The instruction-tuned NeMo model can be tested with the following tasks:
code generation
Mistral NeMo Instruct demonstrates benchmarked strengths in coding tasks. Mistral says the Tekken tokenizer for NeMo is approximately 30% more efficient at compressing source code. For example, see the following code.
The output is:
This model shows strong performance in code generation tasks. completion_tokens
This provides insight into how tokenizer code compression can effectively optimize the representation of a programming language using fewer tokens.
advanced mathematics and reasoning
This model also reports strengths in mathematical and inferential accuracy. For example, see the following code.
The output is:
In this task, let’s test Mistral’s new Tekken tokenizer.

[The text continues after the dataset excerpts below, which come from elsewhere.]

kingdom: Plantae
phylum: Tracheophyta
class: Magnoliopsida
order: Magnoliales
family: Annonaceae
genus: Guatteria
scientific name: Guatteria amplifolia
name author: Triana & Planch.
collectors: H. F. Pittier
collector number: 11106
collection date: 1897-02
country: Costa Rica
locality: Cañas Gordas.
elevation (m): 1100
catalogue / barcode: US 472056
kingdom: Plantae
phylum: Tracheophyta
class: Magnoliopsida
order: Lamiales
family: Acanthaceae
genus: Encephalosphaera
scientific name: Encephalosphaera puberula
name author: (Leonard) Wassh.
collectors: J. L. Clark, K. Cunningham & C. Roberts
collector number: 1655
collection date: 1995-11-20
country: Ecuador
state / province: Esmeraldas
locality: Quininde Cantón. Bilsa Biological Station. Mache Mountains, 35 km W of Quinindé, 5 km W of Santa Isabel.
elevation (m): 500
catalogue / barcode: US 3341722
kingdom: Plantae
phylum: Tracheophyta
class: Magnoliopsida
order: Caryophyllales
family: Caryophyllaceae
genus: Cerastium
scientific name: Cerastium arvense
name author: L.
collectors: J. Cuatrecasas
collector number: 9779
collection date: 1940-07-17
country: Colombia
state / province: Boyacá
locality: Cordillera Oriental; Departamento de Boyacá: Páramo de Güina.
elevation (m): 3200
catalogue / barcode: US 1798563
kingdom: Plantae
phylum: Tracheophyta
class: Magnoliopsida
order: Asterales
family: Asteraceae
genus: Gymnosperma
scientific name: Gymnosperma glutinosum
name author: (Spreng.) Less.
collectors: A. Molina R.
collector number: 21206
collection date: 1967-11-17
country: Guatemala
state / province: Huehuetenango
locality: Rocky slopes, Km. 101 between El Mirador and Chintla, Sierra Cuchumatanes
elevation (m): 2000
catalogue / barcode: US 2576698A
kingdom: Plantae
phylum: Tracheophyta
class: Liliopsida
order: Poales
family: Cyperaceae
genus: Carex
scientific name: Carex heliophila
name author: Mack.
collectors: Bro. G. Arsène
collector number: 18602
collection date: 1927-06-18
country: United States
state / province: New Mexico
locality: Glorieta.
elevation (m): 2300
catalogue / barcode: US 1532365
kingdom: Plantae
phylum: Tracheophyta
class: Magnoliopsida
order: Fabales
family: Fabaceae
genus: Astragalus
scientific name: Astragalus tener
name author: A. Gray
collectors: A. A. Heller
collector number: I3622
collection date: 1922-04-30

Mistral says the tokenizer is two and three times more efficient at compressing Korean and Arabic, respectively.
Here we will use some text for translation.
Set prompts to instruct the model to translate into Korean and Arabic.
Next, set the payload.
The output is:
The translation result is completion_tokens
Even tasks that are typically token-intensive, such as translations involving languages such as Korean or Arabic, will significantly reduce usage. This improvement was made possible by optimizations provided by the Tekken tokenizer. Such reductions are particularly beneficial for token-intensive applications such as summarization, language generation, and multi-turn conversations. Tekken Tokenizer increases token efficiency, allowing more tasks to be processed within the same resource constraints, making it a valuable tool for optimizing workflows where token usage has a direct impact on performance and cost. It will be.
cleaning
Once you’ve finished running your notebook, be sure to delete any resources you created during the process to avoid additional charges. Use the following code:
conclusion
In this post, you learned how to get started with Mistral NeMo Base and Instruct in SageMaker Studio and deploy a model for inference. The base model is pre-trained, reducing training and infrastructure costs and allowing customization for your use case. Visit SageMaker JumpStart in SageMaker Studio to get started today.
For more Mistral resources on AWS, check out the Mistral-on-AWS GitHub repository.
About the author
Nitin Vijeswaran is a Generative AI Specialist Solutions Architect on the Third Party Model Science team at AWS. His areas of focus are generative AI and AWS AI accelerators. He holds a bachelor’s degree in computer science and bioinformatics.
preston tackle is a senior specialist solutions architect working on generative AI.
shane rye is the lead generative AI specialist at the AWS World Wide Specialist Organization (WWSO). He works with customers across industries to solve their most pressing and innovative business needs using the wide range of cloud-based AI/ML services offered by AWS, including models from top-tier foundational model providers. is being solved.